Research grants and contracts April 2013
The total amount of money awarded in research grants and contracts in April was £2,909,624. The grants awarded ranged from £5,475 to £801,089, and this money came from a number of national and international sources including the European Commission, European Space Agency, UK Government, research councils, industry and charitable trusts.
The two largest grants were funded by the Natural Environment Research Council programme 'Flooding from Intense Rainfall', which is a planned NERC-led five-year programme contributing to our understanding of the risks associated with flooding from high-intensity convective storms.
The research was funded under a call for projects to address the programmes first two scientific goals, namely: to improve the length and accuracy of forecasts of the occurrence and intensity of rainfall associated with convective storms; and to identify the susceptibility to high-intensity rainfall of different catchment types. The research is split into two work packages, of which Reading was awarded both.
Work package one is being led by Dr Sarah Dance (joint appointment in Mathematics & Statistics and Meteorology), who received £801,089 for a project entitled 'Exploiting new observations and data assimilation techniques for improved forecasting of convective precipitation.' The work will be carried out in a partnership between the Universities of Reading, Surrey and the Met Office.
Brief periods of intense rainfall can lead to flash flooding with the potential to cause millions of pounds of damage to property, and to threaten lives. Accurate flood warnings even just a few hours ahead can allow preparations to be made to minimise damage. In order to improve the prediction of these events, more accurate forecasts of heavy rainfall are needed, and these can then be used to inform flood prediction and warning systems. The UK Met Office is developing a new numerical weather prediction system with the goal of improving severe weather forecasts, and this will enable a more accurate representation of fine-scale features and explicit representation of storms. However, the results are still dependent on the accuracy of the initial data describing the current state of atmospheric variables such as winds, pressure, temperature and humidity. These initial conditions are usually estimated using a sophisticated mathematical technique known as data assimilation that blends observations with model information, taking account of the uncertainties in the data. This project will involve fundamental research to reduce these initial condition errors by exploring new techniques to extract the maximum amount of information from observations of winds, temperature, precipitation and moist processes.

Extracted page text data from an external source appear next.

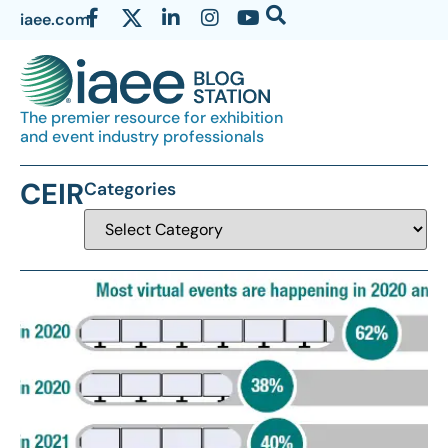
iaee.com
The premier resource for exhibition
and event industry professionals
CEIR
Categories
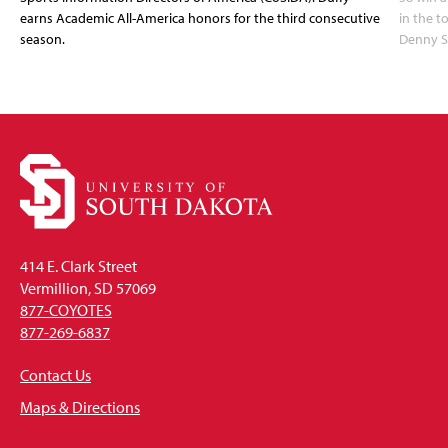
earns Academic All-America honors for the third consecutive
in the 
season.
Denny S
414 E. Clark Street
Vermillion, SD 57069
877-COYOTES
877-269-6837
Contact Us
Maps & Directions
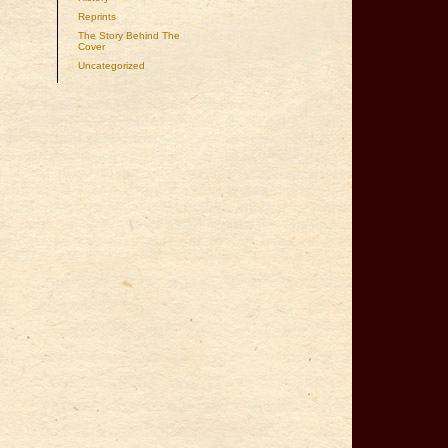
Reprints
The Story Behind The
Cover
Uncategorized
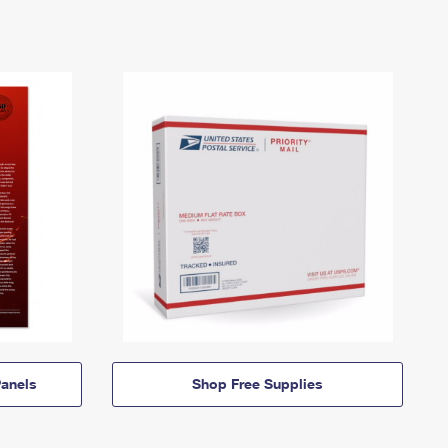
anels
Shop Free Supplies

Work package two was awarded to Dr Hannah Cloke from Geography and Environmental Science. She is the lead on a large consortium grant totalling approximately £2.7 million, of which £767,096 will be awarded to directly to Reading, entitled: 'Susceptibility of catchments to INTense RAinfall and flooding (SINATRA)'. Co-Investigators at Reading are Anne Verhoef (GES), David Mason and Richard Allan (Meteorology) and Sarah Dance (Mathematics & Statistics and Meteorology). The other institutions in the consortium are Newcastle University, University of Bristol, King's College London, University of Exeter, University of Hull and the British Geological Survey (BGS).
Extreme rainfall events may only last for a few hours at most, but can generate terrifying and destructive floods. Their impact can be affected by a wide range factors such as the location and intensity of the rainfall, the shape and steepness of the catchment it falls on, how much sediment is moved by the water and the vulnerability of the communities in the flood's path. These events are by their nature rapid, making it very difficult for researchers to 'capture' measurements at the time. The complexity, speed and lack of field measurements make it difficult to create computer models to predict flooding.
Project SINATRA will increasing our understanding of what factors cause flooding from intense rainfall, and then use this new understanding and data to improve models so we can predict where they may happen nationwide. These new findings and predictions will be provided to the Environment Agency and other professionals with information and software they can use to manage flooding from intense rainfall, reducing damage and impact to communities.